I sure hope you mean MTBF and NOT half life, which is used in context with radioactive material.
By the term "halflife" I am of course speaking figuratively. I am implying the time it takes for the OLED display to degrade to half it's original display brightness.
Wouldn't it be the LCD's firmware that was controlling the liquid crystal's orientation, not software, technically?
You don't know the difference between hardware and software do you.
Firmware = Software
Stuff you can poke = Hardware
Sure I know the difference. But you don't. Firmware certainly doesn't equal software. Firmware is a usually simple program or set of programs that are embedded on or near hardware components. Firmware would be required to modify the orientation of liquid crystals in real-time not software.
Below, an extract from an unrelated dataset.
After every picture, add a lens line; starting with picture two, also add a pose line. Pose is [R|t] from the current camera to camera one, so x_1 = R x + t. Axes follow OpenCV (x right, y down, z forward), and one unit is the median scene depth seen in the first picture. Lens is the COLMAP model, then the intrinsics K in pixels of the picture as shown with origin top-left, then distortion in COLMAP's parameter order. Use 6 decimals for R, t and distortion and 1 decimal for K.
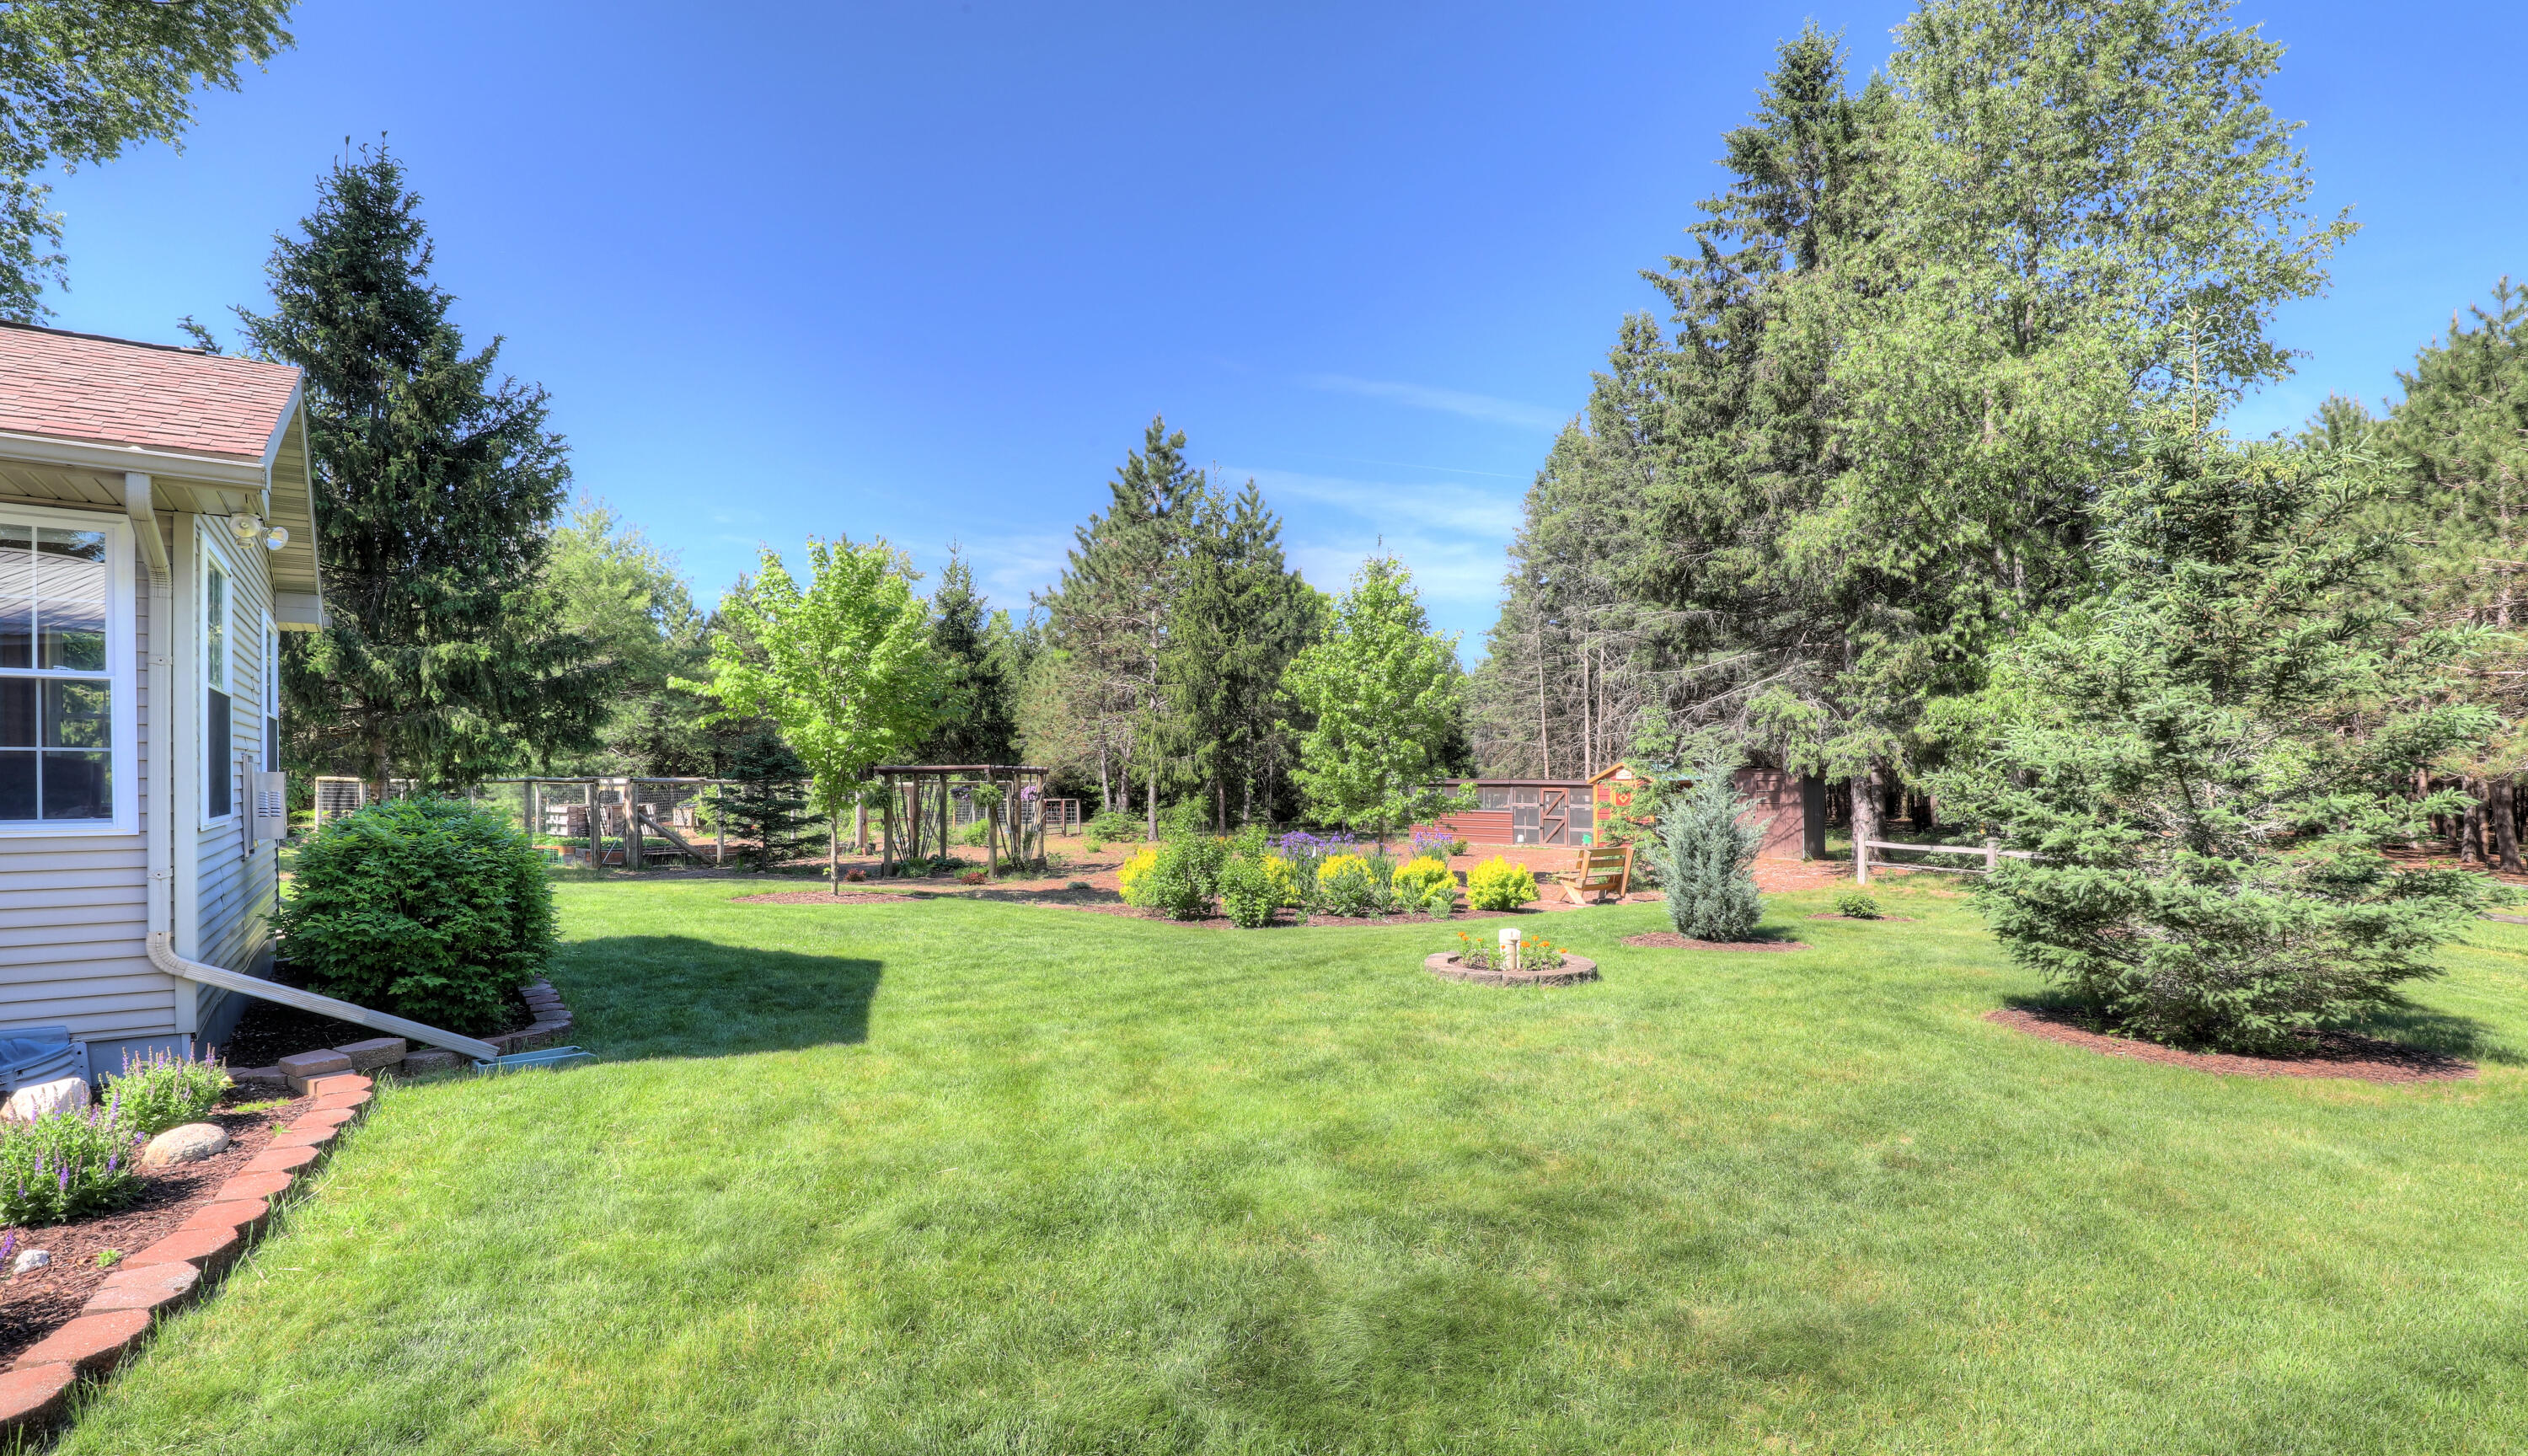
lens RADIAL K [[1189.8, 0, 1258.2], [0, 1189.8, 806.0], [0, 0, 1]] dist [-0.000144, -0.000063]
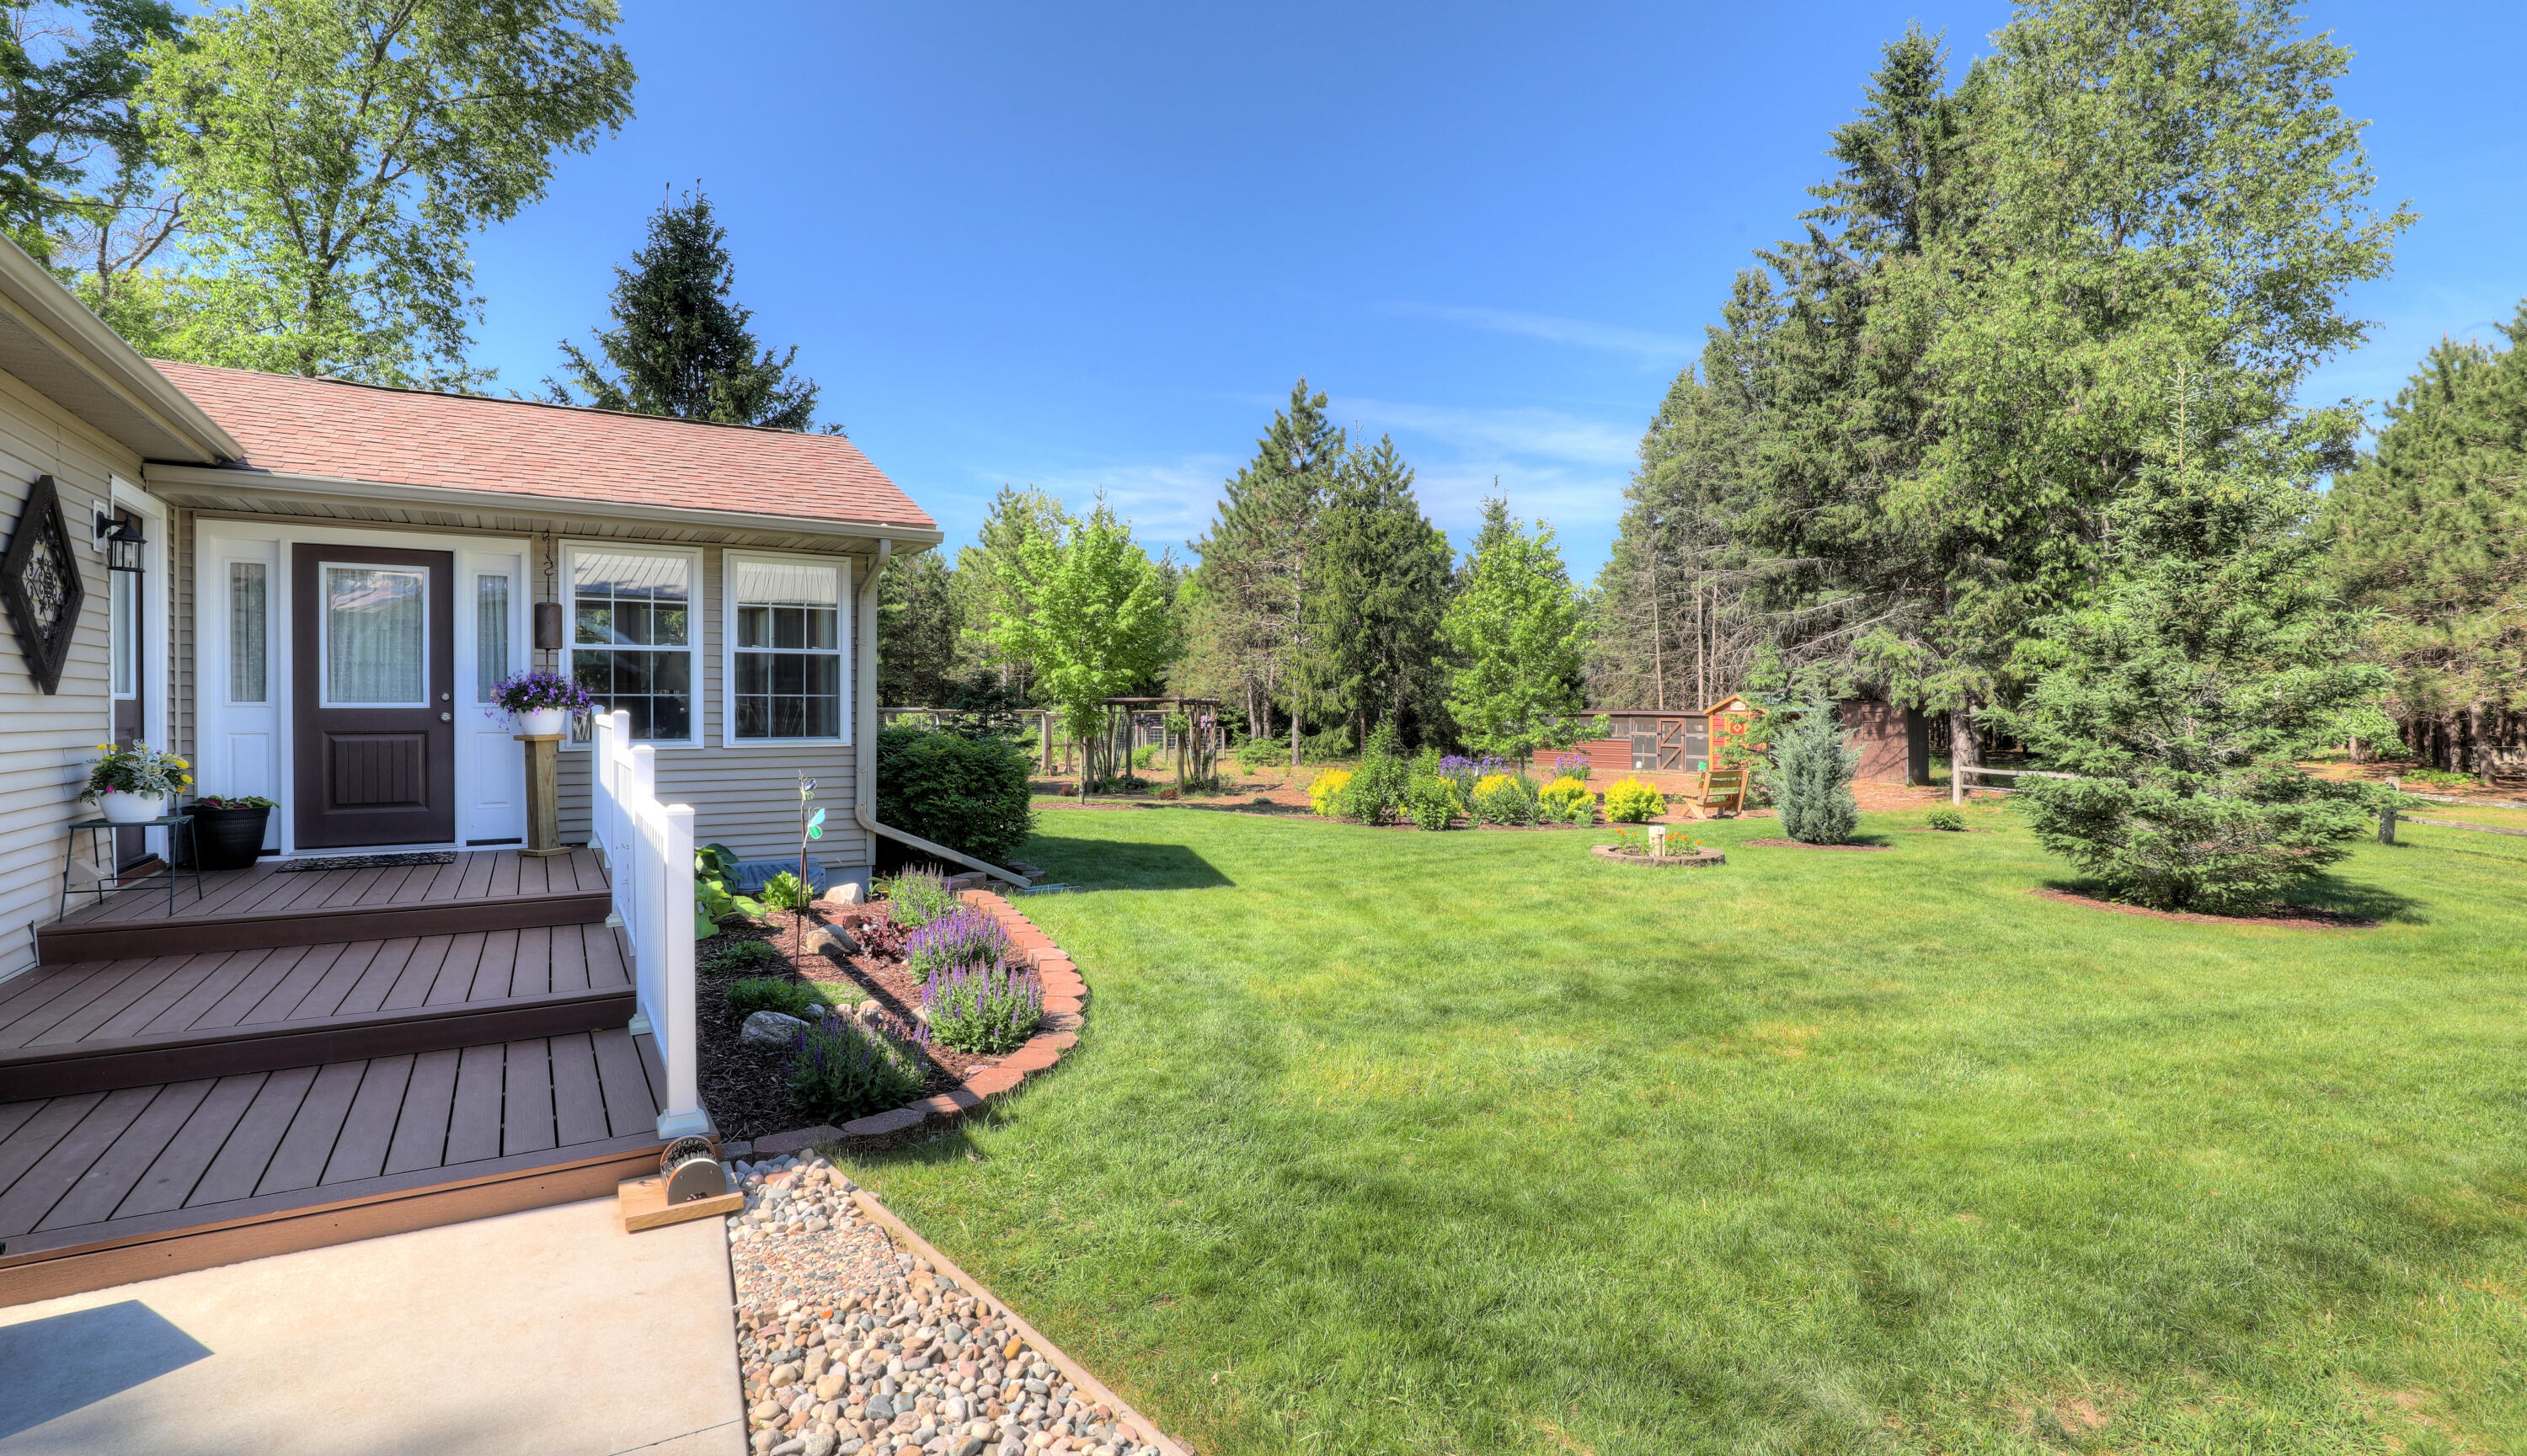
lens RADIAL K [[1200.5, 0, 1263.5], [0, 1200.5, 728.0], [0, 0, 1]] dist [-0.000355, -0.000093]
pose [[0.997261, 0.003070, -0.073902, -0.062589], [-0.003473, 0.999980, -0.005329, 0.001317], [0.073884, 0.005571, 0.997251, -0.180340]]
More people stealing my ideas D:
wouldnt it be easier to slap an rfid tag on your forhead then have a reader track the location of the tag the rotate the actual screen to the peosition that the person is standing at?
In Soviet Russia, the tv focuses on you!
This would be great for rotating portrait/landscape displays. Currently these have very odd viewing angle characteristics when in portrait orientation. And it's easy to do, because you only need a tilt switch not an eye tracker to work what angle to use.